Billed alongside pop-punk shape shifters Fall Out Boy and rap megastar Kendrick Lamar, booking Kings of Leon to close Sunday night at Reading feels not so much ‘safe’ as ‘haven’t we been through this already?’
Because time is a closed loop and all that, last time Kings of Leon headlined in 2009, Fall Out Boy played lower down the bill in their last UK performance before hiatus. While that was a fond farewell – complete with the biggest hits, a Journey cover and a chance to say goodbye – Kings of Leon grumbled at the crowd’s levels of enthusiasm before Caleb smashed up his guitar (a one of a kind relic, smart move) and flounced off.
Where their fellow 2018 headliners have constantly reinvented and evolved, the best moments of Kings of Leon’s set tonight could all have been drawn from their 2007 outing.
An opening suite from ‘Aha Shake Heartbreak’ is a sad reminder of just how exciting the Kings were when they first burst out of Tennessee, ‘Taper Jean Girl’ getting the audience grooving along with Jared’s strutting bass. They wisely draw extensively from ‘Because of the Times’ – the threat and sense of adventure present in ‘My Party’, ‘McFearless’ and especially ‘Charmer’ something they’ve failed to replicate since ‘Sex on Fire’ made them stadium stars. ‘Fans’ shows they used to be able to do festival-uniting anthems without the risk of sending people to sleep, and ‘On Call’ still has one of the best guitar solos going.
Never ones to offer too much going forward, the quartet hunch over their instruments and dish out licks in workmanlike fashion. Nathan sports a doo rag on his head, which is only acceptable if you’re Steve van Zandt.

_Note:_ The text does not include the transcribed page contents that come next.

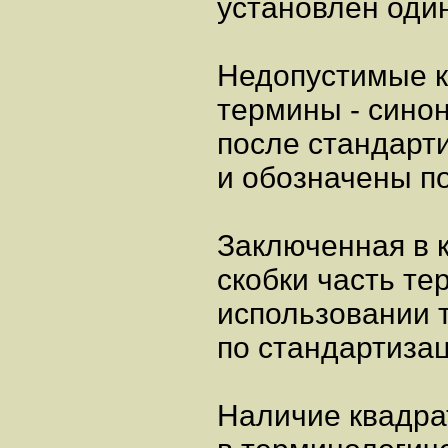
установлен оди
Недопустимые 
термины - сино
после стандарт
и обозначены по
Заключенная в 
скобки часть т
использовании 
по стандартизац
Наличие квадра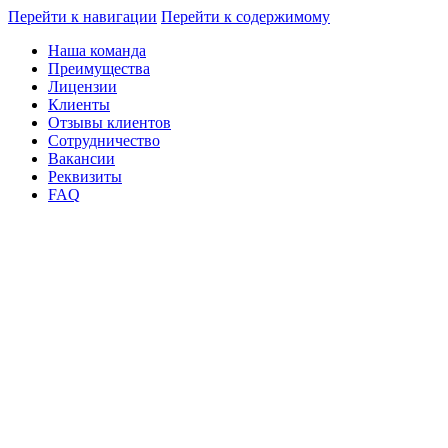
Перейти к навигации
Перейти к содержимому
Наша команда
Преимущества
Лицензии
Клиенты
Отзывы клиентов
Сотрудничество
Вакансии
Реквизиты
FAQ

You aren’t Steve van Zandt, Nathan.
The intensity drops once the Followills start dipping into their later releases, and never picks up again. ‘Crawl’ and ‘Find Me’ are rare examples that the old fire must still be burning somewhere deep down, but ‘Notion’ and ‘Over’ demonstrate it’s suffocating under layers of U2-aping bluster. ‘The Bucket’ is the last dose of energy before a trio of the band’s more recent ‘hits’ are dutifully handed out to anyone who still cares at this point.
From their first three records, we know Kings of Leon are capable of something special, but they need a total reboot to revive that spirit. On tonight’s evidence, they don’t seem like the kind of group to tear up the rulebook and start over.